Segment Start: RECORDS FOR THIS TASK

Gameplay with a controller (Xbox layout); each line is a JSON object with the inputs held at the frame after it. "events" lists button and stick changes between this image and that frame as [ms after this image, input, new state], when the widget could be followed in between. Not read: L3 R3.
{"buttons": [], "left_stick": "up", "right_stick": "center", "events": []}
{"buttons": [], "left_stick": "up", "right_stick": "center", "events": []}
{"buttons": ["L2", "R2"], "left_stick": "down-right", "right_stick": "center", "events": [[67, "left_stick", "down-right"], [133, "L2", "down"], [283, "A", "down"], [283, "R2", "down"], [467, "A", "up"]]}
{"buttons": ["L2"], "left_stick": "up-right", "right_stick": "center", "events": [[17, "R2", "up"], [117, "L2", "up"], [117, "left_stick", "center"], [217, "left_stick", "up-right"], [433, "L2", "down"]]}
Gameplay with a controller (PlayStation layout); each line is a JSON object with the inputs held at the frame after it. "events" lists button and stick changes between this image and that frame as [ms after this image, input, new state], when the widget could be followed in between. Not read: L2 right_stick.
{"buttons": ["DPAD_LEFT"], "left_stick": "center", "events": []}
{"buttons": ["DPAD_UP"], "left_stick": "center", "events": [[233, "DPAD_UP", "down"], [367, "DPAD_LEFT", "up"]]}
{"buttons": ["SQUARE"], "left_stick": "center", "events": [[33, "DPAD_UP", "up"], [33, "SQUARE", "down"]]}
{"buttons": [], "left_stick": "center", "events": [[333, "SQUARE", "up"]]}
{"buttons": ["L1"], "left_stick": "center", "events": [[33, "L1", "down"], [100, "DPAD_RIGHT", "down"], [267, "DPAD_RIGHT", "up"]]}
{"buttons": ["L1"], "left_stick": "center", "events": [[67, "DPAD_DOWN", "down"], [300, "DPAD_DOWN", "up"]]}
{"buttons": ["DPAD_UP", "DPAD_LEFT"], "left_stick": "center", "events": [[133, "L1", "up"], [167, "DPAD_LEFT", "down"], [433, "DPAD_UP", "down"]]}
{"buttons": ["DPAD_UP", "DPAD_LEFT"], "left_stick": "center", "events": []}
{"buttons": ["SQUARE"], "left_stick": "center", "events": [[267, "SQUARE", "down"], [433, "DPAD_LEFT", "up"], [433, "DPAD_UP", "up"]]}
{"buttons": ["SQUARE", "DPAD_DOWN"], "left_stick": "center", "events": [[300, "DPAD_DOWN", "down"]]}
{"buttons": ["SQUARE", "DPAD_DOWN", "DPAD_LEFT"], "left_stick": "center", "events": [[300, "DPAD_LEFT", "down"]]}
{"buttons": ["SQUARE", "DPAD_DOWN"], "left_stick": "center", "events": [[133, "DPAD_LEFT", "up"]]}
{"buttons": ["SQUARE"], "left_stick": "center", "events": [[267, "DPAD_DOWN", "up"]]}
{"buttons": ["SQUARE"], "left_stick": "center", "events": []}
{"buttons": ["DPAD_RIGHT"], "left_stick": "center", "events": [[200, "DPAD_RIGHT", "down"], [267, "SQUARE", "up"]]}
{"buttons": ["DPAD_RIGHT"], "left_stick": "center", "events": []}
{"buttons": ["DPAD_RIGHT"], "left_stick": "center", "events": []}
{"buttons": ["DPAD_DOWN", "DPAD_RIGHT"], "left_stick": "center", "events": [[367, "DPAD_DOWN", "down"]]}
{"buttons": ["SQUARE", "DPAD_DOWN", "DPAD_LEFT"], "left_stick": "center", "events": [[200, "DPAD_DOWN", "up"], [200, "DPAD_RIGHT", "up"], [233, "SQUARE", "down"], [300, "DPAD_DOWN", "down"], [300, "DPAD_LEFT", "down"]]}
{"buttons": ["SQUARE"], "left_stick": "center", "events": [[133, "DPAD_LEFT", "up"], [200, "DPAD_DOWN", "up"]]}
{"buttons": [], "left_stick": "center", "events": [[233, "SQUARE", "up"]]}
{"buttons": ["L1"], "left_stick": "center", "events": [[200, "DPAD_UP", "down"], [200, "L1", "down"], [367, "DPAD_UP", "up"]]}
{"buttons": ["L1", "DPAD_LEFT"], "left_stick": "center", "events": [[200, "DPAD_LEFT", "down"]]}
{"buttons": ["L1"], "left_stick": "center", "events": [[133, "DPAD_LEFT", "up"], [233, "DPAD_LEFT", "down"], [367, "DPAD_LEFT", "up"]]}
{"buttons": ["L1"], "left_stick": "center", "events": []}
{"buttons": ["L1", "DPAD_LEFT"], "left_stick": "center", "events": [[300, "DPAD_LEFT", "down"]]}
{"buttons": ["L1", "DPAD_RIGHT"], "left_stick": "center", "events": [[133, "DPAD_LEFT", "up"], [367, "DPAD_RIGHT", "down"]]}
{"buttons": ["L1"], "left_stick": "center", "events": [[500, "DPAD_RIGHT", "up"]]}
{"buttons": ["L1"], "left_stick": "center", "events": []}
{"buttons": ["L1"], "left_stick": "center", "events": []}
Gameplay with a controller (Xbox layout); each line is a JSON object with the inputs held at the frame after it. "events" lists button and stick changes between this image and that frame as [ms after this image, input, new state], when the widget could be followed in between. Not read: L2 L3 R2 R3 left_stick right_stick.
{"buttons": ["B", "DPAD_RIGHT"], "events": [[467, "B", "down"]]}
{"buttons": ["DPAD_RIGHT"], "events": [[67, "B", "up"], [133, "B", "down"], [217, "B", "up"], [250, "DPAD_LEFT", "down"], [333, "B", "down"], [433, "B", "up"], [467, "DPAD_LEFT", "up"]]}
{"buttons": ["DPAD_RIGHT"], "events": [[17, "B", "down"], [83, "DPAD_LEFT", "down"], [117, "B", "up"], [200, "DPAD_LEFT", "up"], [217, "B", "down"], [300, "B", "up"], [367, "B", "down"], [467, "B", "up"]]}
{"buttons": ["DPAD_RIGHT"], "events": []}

Segment End: RECORDS FOR THIS TASK

## BRIEF
Count lines, not occurrences: report how many lines in the entries above include the word "lists", as a number alone.

## RESPONSE TO THIS EXERCISE
3